The question, however, should have been put to shareholders not connected to Uneximbank, Black said. Such shareholders, in legalese called "noninterested parties," have the right under Article 83 of the joint stock company law to reject transactions between the company and any shareholder owning more than 20 percent of the company.


What's more, Article 38 of the law stipulates that a company must issue stock at no less than 90 percent of its market value. Sidanko's issue does not appear to fulfill this requirement, Black said.


Finally, Article 71 states that the board of directors is required to act in good faith and in the best interests of the company.


"If they issued bonds at less than their market value, one could argue that they acted not in good faith, nor in the interests of the company," Black said.


Current negotiations with shareholders appear to be focused on dollars and cents and not on precise points of law.


"We will do whatever it takes to make sure all minority investors retain at minimum the value they had prior to the transaction," Jordan said last week. "I think that Potanin would say that he of all the financial-industrial groups has a different attitude toward the investor community and wants to make sure he keeps it very friendly given that we regularly tap the international capital markets to raise money for our various companies."


Jordan maintained that because Uneximbank had almost tripled Sidanko's worth by bringing key deals to the company, the value of shareholders' stakes remains the same even after the share issue that decreases the percentage of their holdings.

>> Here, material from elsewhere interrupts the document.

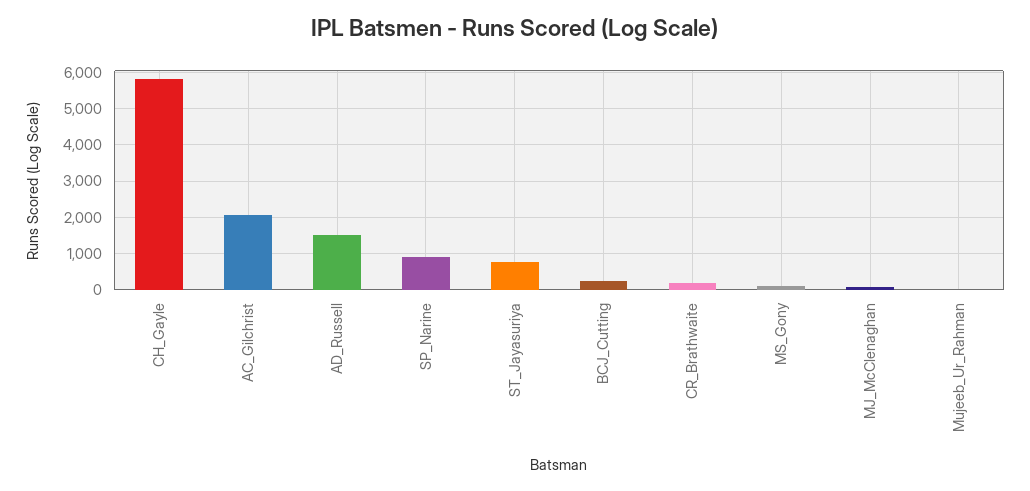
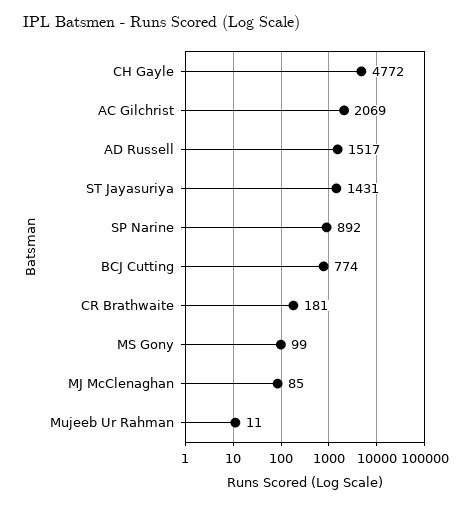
CH_Gayle: 5800 -> 4772
ST_Jayasuriya: 800 -> 1431
BCJ_Cutting: 200 -> 774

Uneximbank has boosted Sidanko from a $1.5 billion to a $5 billion company, Jordan said, by increasing the holding company's control of its subsidiaries, acquiring a controlling stake in a massive Siberian gas development project called Kovykta, and attracting British Petroleum as a strategic partner. BP in late December bought a 10 percent stake in Sidanko for $571 million and has pledged to contribute billions more to develop the Kovykta field.


Investor-savvy Uneximbank is almost certain to make peace with its shareholders and to ensure that investors don't lose money in the bond issue. But some would argue that this is no substitute for the strict rule of law.


Russian legislators could bolster adherence to joint stock company law by clearing up minor ambiguities that complicate shareholder attempts to enforce their rights, Black said.


But greater disclosure of corporate dealings will ultimately prove the key tool in wiping out shareholder-rights violations, he added.


"Sunshine has proved to be a great disinfectant for American companies who might otherwise be tempted to engage in various nefarious activities," Black said. "It will prove effective in Russia, too, if given a chance to operate."